• TASK GOAL
Reproduce, word for word, the classification lines of every one of the following records, omitting the pictures.

• AVAILABLE DATA
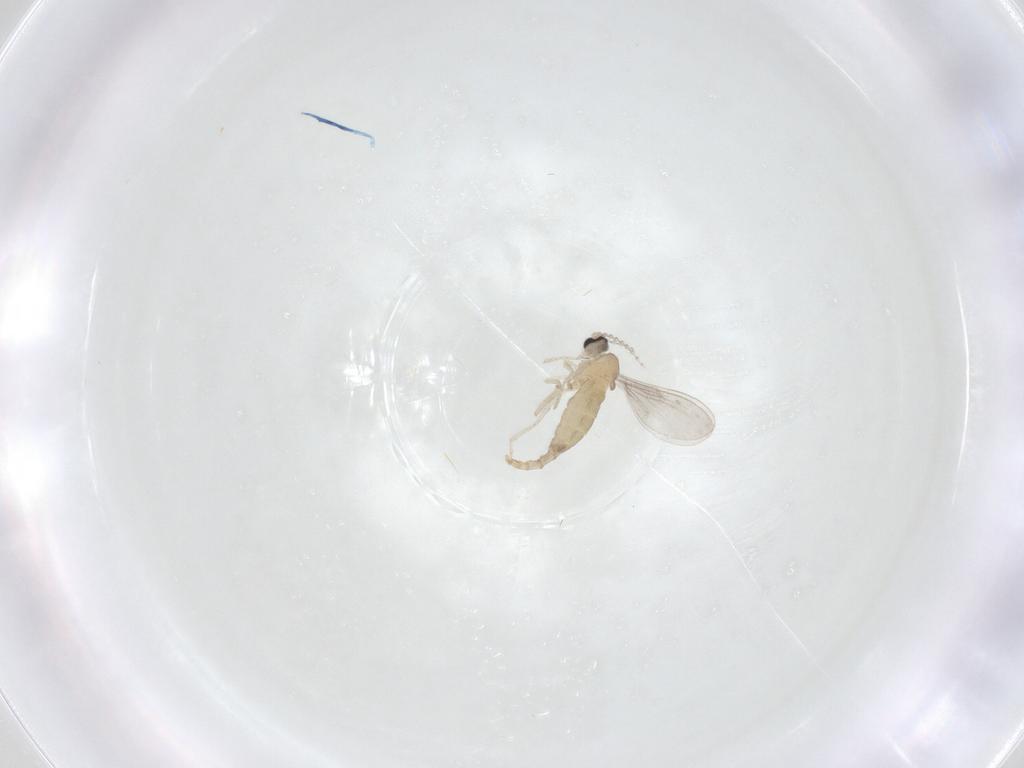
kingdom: Animalia
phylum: Arthropoda
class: Insecta
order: Diptera
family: Cecidomyiidae
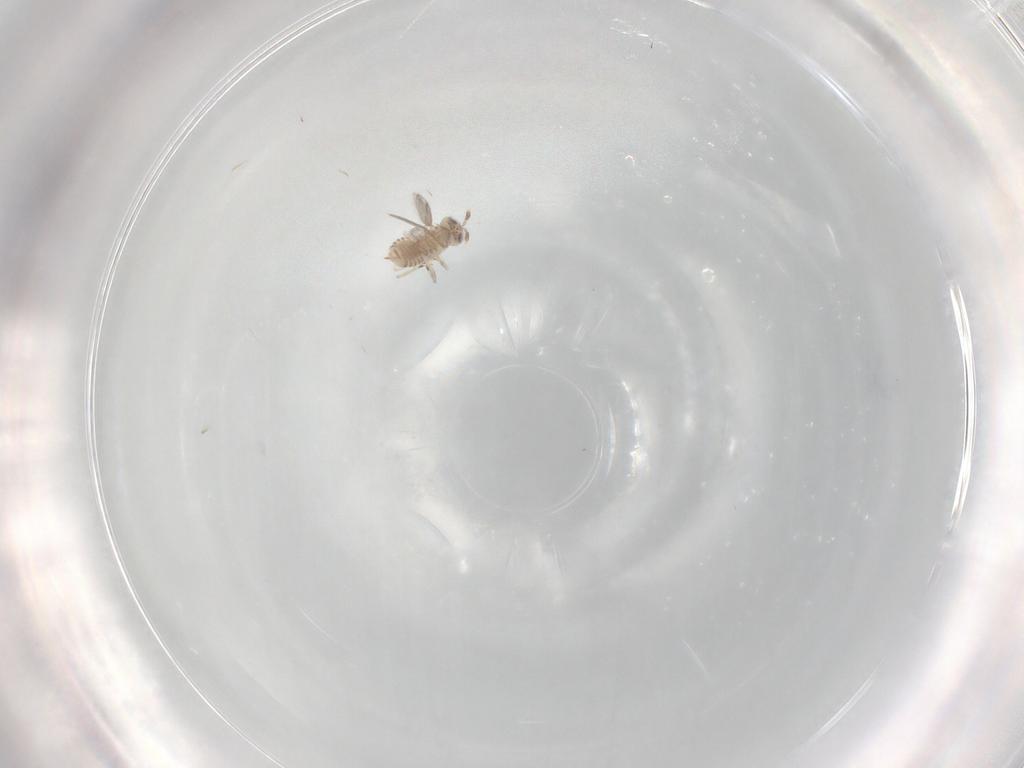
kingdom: Animalia
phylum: Arthropoda
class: Insecta
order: Hymenoptera
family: Aphelinidae
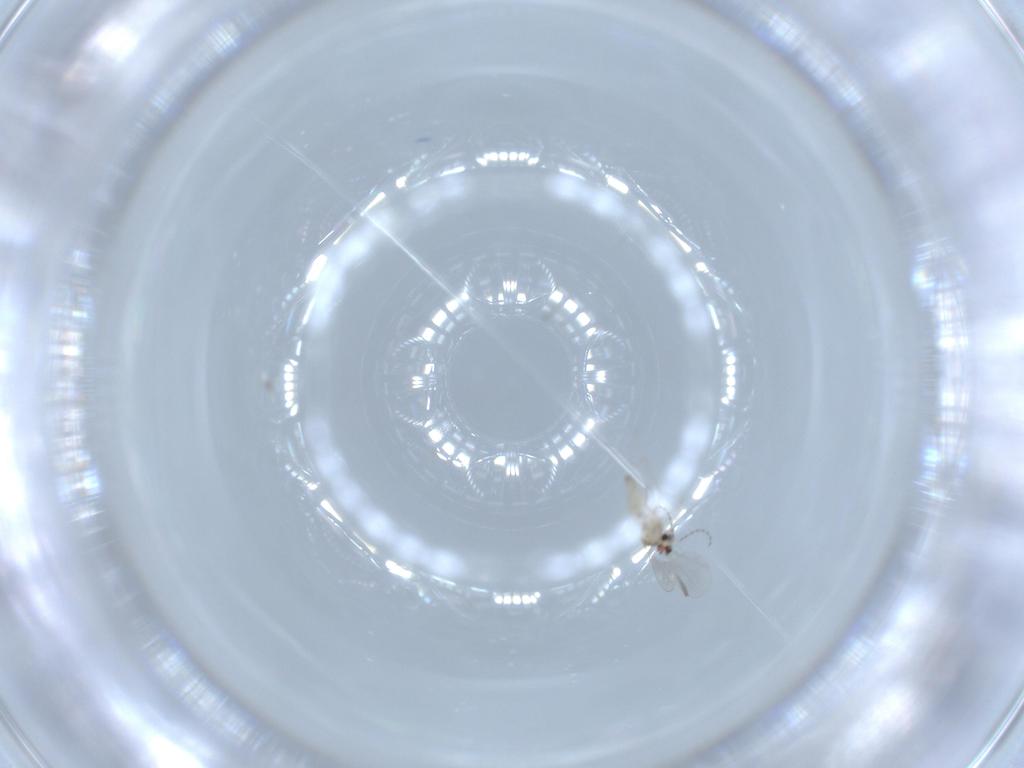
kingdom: Animalia
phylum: Arthropoda
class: Insecta
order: Diptera
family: Cecidomyiidae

• IN RESPONSE
kingdom: Animalia
phylum: Arthropoda
class: Insecta
order: Diptera
family: Cecidomyiidae
kingdom: Animalia
phylum: Arthropoda
class: Insecta
order: Hymenoptera
family: Aphelinidae
kingdom: Animalia
phylum: Arthropoda
class: Insecta
order: Diptera
family: Cecidomyiidae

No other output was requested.